Street Corner Society
- First edition
- Author: William Foote Whyte
- Original title: Street Corner Society: The Social Structure of an Italian Slum
- Subject: Ethnography
- Publisher: University of Chicago Press
- Publication date: 1943
- Pages: 364

= Street Corner Society =

1943 book by William Whyte

Street Corner Society (originally titled Street Corner Society: The Social Structure of an Italian Slum) is an ethnography written by William Foote Whyte and published in 1943. It was Whyte's first book. It received little attention when it was first published, but upon being reissued in 1955 it became a bestseller as well as a standard college text, and established Whyte's reputation as a pioneer in participant observation.

==Background==

In the late 1930s, on a fellowship from Harvard University, Whyte lived in the North End of Boston, which was mostly inhabited by first- and second-generation immigrants from Italy. Whyte, who came from a well-to-do family, considered the neighborhood a slum, and wanted to learn more about its "lower class" society. Whyte lived in that district for three and a half years, including 18 months he spent with an Italian family. Through this work, Whyte became a pioneer in participant observation (which he called "participant observer research").

==Overview==

Street Corner Society describes various groups and communities within the district. Compaesani - people originally from the same Italian town - are one example. The first part of the book contains detailed accounts of how local gangs were formed and organized. Whyte differentiated between "corner boys" and "college boys": The lives of the "corner boys" revolved around particular street corners and the nearby shops. Conversely, the "college boys" were more interested in good education and moving up the social ladder.

The second part of the book describes the relations of social structure, politics, and racketeering in that district. It is also a testament to the importance of WPA jobs at the time.

==Reception==

The book was first published as Street Corner Society: The Social Structure of an Italian Slum by the University of Chicago Press in 1943. It received little attention at the time, but when it was republished in 1955 it garnered critical praise and became a bestseller and a standard college text. It has since been translated into at least six different languages and reprinted in many editions.

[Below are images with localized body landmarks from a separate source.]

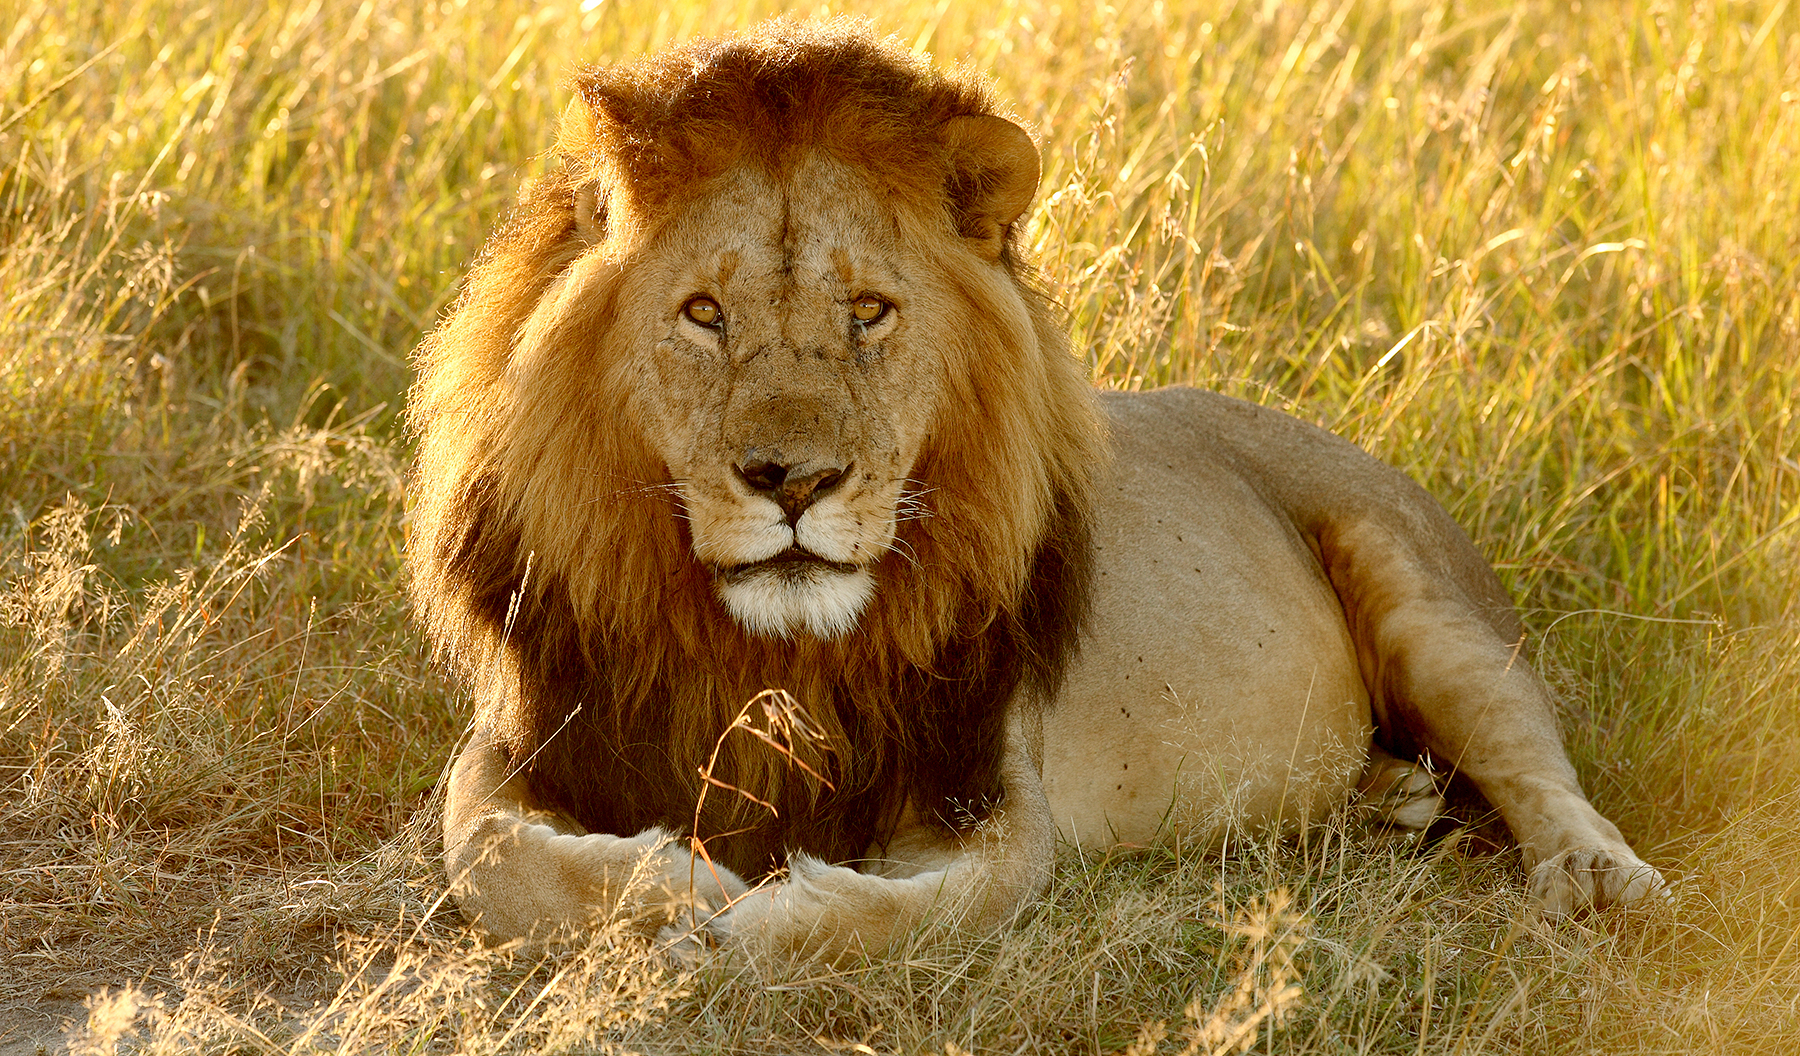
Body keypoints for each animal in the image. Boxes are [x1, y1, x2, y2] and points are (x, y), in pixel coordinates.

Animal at [407, 21, 1666, 963]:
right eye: (704, 315)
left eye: (869, 312)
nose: (793, 481)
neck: (775, 654)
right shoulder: (532, 728)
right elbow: (488, 855)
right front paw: (667, 887)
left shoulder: (995, 789)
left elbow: (921, 911)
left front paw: (747, 921)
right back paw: (1386, 795)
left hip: (1427, 599)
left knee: (1534, 760)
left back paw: (1599, 877)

Not all the reviews have been positive. The book was not popular in the North End, and Whyte's description of the neighborhood as a "slum" has been called into question. Former Boston city councilman Frederick C. Langone, who lived in the North End and knew Whyte personally, believed Whyte had mischaracterized the neighborhood:

What his book did to the North End was to make it look like everybody was in some kind of racket....In fact, the exact opposite was true....William Whyte's book Street Corner Society was required reading in every college. Consequently, students got the wrong perception of the North End and the Italian-American inhabitants.